On land, however, things kept worsening. The goat numbers stabilized around 15,000. As a result of over-grazing, most of the island was stripped to bare soil and rocks; only a few hundred trees survived and goats ate every seedling they produced. Cats caused enormous mortality in breeding seabirds and one of the remaining three endemic land birds, the Guadalupe Junco (Junco insularis), was headed towards extinction, with only 50-100 individuals left.

That’s when the Group for Ecology and Island Conservation (GECI) got in gear, and it’s thanks to them that things are looking up. Since 1995, this NGO has eradicated 48 populations of invasive mammals – mostly sheep, goats, cats, and mice – on 30 Mexican islands. They got to Guadalupe in 2002 and started an intensive eradication campaign. By 2007, the goats were gone. Within a year, the trees had produced thousands of recruits, which today are several meters high, in the case of both the pine and the cypress. In fact, in 2008, a fire burned through a large portion of the remaining stand of cypress. A few years earlier, this would have been a catastrophe. But without goats to eat them, thousands of seedlings sprouted immediately all over the burnt area and are growing nicely, thanks not only to the absence of goats, but also  to the heavy fogs, which provide favorable conditions for the seedlings. Besides, half a dozen native shrubs, including some endemic species, have reappeared in large numbers  in many parts of the island. Several species which were though extinct have been rediscovered, and one new species has been discovered as well.

All is not well, however, in the invasives department, nor in soil conservation. Dozens of species of herbs and grasses from the Mediterranean Basin and Europe are prevalent in open areas, and there are dramatic signs of soil erosion. Former shrublands – matorral and chaparral – are deeply degraded everywhere on the island. Half a dozen species of native shrubs are re-colonizing certain areas and acting as very effective pioneer species. These are being watched and probably can be used in active restoration efforts in the future.

Feral cats and several kinds of mice are still present and continue to prey on birds. However, a fence now protects the southern tip of the island, which is home to a breeding colony of the Laysan albatross, one of few albatross populations in the world which is growing in numbers.

Laysan albatross (Phoebastria immutabilis) breeding and raising chicks on Isla Guadalupe.

Laysan albatross (Phoebastria immutabilis) breeding and raising chicks on Isla Guadalupe.

Laysan albatross

To date, GECI has focused on eradicating invasive mammals, mainly to protect marine birds. The regeneration of the island’s vegetation was a happy by-product. However, they are now seeing the potential for taking a more active hand in restoring the islands’ plant communities. We suggested several approaches.

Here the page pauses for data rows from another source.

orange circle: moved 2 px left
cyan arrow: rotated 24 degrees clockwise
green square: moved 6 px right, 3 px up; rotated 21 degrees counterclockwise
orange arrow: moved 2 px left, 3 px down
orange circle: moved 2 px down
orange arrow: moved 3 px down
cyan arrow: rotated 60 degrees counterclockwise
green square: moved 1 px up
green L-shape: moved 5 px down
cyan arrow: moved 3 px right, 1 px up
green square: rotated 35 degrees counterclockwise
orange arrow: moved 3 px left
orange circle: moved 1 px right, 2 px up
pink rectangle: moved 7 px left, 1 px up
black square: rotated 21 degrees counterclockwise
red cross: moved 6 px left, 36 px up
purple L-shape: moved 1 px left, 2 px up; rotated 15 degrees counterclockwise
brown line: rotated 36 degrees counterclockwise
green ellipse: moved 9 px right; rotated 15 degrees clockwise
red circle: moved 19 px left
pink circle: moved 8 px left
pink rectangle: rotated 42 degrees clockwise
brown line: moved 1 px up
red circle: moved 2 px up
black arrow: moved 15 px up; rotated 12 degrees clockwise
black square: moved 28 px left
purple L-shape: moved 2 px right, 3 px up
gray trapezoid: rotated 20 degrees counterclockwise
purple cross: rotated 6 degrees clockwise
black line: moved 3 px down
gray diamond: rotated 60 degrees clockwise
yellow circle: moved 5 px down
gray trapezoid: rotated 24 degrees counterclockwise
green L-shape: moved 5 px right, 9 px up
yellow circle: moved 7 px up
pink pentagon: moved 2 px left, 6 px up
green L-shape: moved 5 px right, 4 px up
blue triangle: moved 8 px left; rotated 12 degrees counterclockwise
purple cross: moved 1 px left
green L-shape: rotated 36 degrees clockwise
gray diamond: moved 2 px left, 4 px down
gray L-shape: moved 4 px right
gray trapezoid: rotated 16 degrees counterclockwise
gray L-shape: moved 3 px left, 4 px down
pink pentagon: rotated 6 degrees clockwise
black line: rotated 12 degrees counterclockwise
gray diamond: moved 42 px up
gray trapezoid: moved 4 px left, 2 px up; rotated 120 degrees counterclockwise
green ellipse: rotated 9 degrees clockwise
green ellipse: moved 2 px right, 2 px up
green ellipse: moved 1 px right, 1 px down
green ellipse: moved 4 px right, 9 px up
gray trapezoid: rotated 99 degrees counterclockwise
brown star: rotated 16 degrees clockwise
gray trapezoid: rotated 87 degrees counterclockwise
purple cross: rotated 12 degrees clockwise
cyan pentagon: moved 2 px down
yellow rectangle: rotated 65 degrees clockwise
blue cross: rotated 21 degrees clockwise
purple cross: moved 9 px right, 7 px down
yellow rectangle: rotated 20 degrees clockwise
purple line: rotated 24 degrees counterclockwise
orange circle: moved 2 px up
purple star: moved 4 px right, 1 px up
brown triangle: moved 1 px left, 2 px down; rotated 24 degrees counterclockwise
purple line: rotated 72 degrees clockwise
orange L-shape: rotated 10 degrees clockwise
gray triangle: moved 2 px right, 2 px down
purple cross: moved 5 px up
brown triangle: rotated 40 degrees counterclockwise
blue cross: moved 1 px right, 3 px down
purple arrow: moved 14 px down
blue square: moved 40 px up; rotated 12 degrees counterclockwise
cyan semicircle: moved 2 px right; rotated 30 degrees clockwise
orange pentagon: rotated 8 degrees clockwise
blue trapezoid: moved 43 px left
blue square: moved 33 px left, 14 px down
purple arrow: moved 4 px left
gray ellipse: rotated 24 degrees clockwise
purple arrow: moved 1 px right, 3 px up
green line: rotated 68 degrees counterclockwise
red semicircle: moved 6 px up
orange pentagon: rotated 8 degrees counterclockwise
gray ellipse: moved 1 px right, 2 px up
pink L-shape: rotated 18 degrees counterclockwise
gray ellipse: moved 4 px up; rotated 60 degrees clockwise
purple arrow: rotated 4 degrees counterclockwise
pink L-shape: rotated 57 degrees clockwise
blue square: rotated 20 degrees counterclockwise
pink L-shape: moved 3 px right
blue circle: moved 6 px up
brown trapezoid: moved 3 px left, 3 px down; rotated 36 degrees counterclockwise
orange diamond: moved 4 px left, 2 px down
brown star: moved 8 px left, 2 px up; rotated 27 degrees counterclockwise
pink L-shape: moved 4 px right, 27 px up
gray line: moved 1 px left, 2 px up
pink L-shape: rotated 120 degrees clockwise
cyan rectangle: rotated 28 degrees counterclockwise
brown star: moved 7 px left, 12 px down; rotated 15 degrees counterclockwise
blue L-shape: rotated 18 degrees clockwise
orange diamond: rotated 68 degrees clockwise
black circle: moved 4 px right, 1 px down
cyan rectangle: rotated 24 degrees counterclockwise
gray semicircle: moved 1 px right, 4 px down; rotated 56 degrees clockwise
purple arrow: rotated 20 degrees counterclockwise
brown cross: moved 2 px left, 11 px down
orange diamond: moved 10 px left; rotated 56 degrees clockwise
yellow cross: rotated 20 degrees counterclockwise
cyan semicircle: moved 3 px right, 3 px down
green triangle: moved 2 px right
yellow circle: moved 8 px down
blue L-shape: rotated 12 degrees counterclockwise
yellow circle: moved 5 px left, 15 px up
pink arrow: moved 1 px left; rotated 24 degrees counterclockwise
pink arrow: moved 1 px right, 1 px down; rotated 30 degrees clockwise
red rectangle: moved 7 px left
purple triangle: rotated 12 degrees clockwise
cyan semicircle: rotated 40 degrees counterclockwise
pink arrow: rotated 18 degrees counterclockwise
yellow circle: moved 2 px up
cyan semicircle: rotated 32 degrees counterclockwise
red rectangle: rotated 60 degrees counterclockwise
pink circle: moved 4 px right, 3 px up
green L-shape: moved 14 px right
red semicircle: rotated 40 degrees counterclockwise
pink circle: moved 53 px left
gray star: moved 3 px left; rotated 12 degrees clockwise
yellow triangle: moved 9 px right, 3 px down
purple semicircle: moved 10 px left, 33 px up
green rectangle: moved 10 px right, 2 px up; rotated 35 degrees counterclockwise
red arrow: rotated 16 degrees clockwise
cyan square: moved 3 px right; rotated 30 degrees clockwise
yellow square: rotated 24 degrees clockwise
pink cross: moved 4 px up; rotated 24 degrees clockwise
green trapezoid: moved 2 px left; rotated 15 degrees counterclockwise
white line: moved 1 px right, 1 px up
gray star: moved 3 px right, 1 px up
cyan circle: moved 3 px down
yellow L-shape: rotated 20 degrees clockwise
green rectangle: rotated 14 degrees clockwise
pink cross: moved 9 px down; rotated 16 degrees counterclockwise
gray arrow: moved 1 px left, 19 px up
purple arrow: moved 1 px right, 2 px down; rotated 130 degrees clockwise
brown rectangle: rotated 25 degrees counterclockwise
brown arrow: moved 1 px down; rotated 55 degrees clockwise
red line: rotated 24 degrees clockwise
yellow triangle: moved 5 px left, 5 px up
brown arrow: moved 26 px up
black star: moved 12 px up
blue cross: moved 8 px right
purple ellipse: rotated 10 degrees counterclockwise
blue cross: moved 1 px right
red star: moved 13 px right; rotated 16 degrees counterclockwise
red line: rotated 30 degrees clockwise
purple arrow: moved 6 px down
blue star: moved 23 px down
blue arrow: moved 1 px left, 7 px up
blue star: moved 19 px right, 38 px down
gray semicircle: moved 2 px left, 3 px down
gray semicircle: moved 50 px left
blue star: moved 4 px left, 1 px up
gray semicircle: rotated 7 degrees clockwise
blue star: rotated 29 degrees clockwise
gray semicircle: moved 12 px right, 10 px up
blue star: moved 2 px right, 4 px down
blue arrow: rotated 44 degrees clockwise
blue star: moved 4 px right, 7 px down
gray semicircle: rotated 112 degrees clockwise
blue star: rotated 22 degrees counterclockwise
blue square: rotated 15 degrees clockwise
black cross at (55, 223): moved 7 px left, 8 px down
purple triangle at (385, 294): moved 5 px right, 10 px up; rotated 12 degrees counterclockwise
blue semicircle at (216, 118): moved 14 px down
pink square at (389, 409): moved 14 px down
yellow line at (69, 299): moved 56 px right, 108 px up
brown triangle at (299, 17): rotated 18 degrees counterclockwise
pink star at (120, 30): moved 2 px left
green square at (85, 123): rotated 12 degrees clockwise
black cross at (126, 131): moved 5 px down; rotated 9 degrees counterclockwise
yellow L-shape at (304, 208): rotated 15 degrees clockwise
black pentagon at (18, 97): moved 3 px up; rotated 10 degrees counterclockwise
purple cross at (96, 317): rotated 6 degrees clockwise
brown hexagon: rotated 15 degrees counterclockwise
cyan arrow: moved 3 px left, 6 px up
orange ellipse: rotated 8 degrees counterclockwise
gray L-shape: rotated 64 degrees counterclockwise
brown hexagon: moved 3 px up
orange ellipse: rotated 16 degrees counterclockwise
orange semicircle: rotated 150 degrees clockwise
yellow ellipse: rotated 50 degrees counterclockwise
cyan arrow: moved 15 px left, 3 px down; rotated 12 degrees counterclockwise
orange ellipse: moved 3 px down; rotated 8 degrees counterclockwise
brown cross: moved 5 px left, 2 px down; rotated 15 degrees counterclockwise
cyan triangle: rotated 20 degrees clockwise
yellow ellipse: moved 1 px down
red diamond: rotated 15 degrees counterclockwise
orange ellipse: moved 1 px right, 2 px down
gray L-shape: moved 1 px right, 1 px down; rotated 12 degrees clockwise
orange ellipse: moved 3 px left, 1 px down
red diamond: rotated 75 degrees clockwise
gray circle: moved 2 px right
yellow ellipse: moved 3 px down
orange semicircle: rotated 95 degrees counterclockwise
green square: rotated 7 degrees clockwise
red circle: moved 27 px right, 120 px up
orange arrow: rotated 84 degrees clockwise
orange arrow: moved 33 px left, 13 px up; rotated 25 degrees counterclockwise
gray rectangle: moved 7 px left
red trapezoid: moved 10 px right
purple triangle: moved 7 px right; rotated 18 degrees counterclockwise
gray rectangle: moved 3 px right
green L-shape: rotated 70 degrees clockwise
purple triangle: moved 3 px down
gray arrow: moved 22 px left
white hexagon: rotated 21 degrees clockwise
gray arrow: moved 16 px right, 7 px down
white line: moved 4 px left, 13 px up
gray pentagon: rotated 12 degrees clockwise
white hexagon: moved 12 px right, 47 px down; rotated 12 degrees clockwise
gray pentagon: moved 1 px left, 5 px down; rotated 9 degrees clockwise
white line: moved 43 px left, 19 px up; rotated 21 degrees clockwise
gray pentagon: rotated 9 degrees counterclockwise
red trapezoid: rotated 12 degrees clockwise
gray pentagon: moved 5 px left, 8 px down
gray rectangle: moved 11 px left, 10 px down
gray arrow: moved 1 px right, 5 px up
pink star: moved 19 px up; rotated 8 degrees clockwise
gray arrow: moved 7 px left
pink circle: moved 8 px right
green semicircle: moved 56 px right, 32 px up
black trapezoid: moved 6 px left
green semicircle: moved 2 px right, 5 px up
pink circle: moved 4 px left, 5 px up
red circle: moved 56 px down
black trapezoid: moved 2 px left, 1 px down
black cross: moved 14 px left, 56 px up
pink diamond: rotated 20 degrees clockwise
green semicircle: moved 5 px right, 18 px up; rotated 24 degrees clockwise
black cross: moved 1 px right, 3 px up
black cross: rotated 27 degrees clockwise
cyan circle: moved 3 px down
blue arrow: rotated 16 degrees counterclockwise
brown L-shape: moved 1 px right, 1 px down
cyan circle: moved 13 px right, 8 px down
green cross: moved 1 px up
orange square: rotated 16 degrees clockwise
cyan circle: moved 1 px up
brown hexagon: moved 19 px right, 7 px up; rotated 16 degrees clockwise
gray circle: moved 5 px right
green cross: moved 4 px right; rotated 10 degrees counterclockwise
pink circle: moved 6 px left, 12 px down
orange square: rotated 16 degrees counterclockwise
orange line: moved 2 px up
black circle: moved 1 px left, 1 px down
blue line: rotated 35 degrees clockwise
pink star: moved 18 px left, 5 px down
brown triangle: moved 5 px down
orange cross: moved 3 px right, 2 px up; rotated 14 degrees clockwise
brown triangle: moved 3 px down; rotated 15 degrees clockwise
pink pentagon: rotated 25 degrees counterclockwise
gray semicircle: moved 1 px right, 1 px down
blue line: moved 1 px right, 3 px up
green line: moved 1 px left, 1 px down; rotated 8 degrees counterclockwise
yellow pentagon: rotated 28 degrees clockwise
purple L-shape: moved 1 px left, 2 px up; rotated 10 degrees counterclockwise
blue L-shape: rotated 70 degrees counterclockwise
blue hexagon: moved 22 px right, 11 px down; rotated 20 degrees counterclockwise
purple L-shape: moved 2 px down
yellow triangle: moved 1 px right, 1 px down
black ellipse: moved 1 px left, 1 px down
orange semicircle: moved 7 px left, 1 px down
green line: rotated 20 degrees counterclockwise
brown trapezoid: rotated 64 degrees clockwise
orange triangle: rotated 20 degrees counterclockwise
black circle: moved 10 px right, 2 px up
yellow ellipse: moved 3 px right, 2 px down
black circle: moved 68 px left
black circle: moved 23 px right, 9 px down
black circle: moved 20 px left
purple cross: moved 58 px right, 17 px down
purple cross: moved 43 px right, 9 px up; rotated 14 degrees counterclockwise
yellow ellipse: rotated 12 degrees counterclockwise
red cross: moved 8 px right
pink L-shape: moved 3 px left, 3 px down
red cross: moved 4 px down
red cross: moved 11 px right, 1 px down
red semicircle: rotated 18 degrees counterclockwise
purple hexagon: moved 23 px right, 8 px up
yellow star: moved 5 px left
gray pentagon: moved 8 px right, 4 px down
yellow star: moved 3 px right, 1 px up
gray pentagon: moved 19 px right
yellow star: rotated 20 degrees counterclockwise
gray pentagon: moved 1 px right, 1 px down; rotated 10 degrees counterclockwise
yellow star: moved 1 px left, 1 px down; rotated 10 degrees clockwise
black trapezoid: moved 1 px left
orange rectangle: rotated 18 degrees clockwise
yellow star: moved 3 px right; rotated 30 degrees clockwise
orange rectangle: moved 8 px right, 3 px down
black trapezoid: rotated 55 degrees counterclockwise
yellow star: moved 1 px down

One would be the establishment of plant nurseries to support both ex-situ conservation and reintroduction of plants within experimental plots set up to study what approaches are most effective for different plants, in different parts of the island. There are only 30 to 40 adult oak trees left on the island and less than 10 known Junipers. Unlike the endemic cypress, pine, and fan palm, neither the oak nor the juniper is recovering. Active intervention will be needed to reconstitute mixed conifer-oak woodlands and to bring the fan palm populations back to their former glory. Finally, some heavy work is needed in relation to water and soil management, and roughly 400 feral domestic cats still run free on the island. Total eradication will be extremely costly, but GECI hopes to achieve it by 2025. As is the case in Madagascar, and Sri Lanka, restorationists must learn how to cope with and manage fire.

With all this in mind, can our friends from GECI initiate a sustainable restoration process on the entire island, ideally within a coherent conservation, management, and restoration plan? Also, can the restoration work underway serve as a prototype for restoration on other islands, e.g., Mauritius and Madagascar where MBG scientists are already working?

Spontaneous Guadalupe cypress regeneration following the fire of 2008.

Spontaneous Guadalupe cypress regeneration following the fire of 2008.